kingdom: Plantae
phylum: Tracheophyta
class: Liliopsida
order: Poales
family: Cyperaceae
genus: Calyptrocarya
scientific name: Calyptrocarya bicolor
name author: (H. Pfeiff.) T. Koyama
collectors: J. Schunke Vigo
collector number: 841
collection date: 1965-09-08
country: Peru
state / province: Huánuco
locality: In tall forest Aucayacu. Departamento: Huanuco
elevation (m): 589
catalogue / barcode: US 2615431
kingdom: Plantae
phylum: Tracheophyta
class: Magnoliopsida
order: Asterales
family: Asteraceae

== == ==

Instruções do exercício: Copie todas as linhas acima, sem qualquer alteração.

Resposta correta:
kingdom: Plantae
phylum: Tracheophyta
class: Liliopsida
order: Poales
family: Cyperaceae
genus: Calyptrocarya
scientific name: Calyptrocarya bicolor
name author: (H. Pfeiff.) T. Koyama
collectors: J. Schunke Vigo
collector number: 841
collection date: 1965-09-08
country: Peru
state / province: Huánuco
locality: In tall forest Aucayacu. Departamento: Huanuco
elevation (m): 589
catalogue / barcode: US 2615431
kingdom: Plantae
phylum: Tracheophyta
class: Magnoliopsida
order: Asterales
family: Asteraceae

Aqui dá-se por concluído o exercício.